The conflict exposed weaknesses in Iran’s air defenses, damaged key infrastructure and further strained a system already struggling with economic collapse, inflation and public discontent. In his view, Tehran entered negotiations not from a position of strength, but because it had few alternatives.
Victory, leverage or lifeline?
Where the two experts diverge is over what happens next.
For Maleki, the central question is why negotiations are taking place now, at a moment when many observers believe the Islamic Republic is under greater pressure than at any point in recent years.
He pointed to growing frustration among some Iranians who believe the conflict exposed vulnerabilities that could have accelerated political change.

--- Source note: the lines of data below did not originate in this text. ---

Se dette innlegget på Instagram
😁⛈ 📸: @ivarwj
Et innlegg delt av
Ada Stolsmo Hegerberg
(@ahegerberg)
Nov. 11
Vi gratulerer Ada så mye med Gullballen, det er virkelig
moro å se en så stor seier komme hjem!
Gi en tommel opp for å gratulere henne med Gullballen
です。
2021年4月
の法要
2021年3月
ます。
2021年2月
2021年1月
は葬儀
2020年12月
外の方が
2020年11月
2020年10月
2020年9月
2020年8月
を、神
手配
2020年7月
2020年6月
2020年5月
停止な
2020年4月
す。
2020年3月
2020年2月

"There's some level of disappointment that the fact that the US is negotiating with this regime is bad for the future of a free Iran," he said.
The concern is not that Iran emerged stronger from the war. Rather, it is that Tehran survived a period of extraordinary pressure and may now receive economic or diplomatic relief before those pressures fully take effect.
Juneau sees a different risk.
While acknowledging that the regime has been weakened, he argues that ordinary Iranians may ultimately bear the greatest cost.
"The Iranian people have been thrown under the bus," he said.
The economy, already battered by sanctions, corruption and years of mismanagement, now faces the additional burden of reconstruction. At the same time, Juneau warns that a weakened regime does not necessarily become a more moderate one.
In fact, he believes future protests could face even harsher repression than previous waves of unrest.
"This is a regime now that will have even less tolerance for any kind of popular protests in the future," he said.
The disagreement reflects a broader uncertainty surrounding the talks themselves.
If the objective of the war was to weaken the Islamic Republic’s military capabilities, there is broad agreement that it succeeded. Iran’s regional posture has been damaged, key infrastructure has been hit and some of its most senior figures are gone.
But if the objective was to fundamentally alter Tehran’s behavior, improve conditions for ordinary Iranians or create a pathway toward meaningful political change, the answer remains far less clear.
Maleki believes the conflict became unavoidable as Iran expanded its missile, drone and regional capabilities.
"The conflict was unavoidable. It was coming sooner or later," he said.
Juneau is more cautious.
Asked whether the war was ultimately worth it, he declined to offer a simple yes-or-no answer.
"The negative implications of the war outweigh the positive implications," he said.
That may ultimately be the central dilemma facing policymakers in Washington and the region.
The war weakened the Islamic Republic. Few dispute that.
The unanswered question is whether the diplomacy now taking shape will build on that weakness or alleviate it.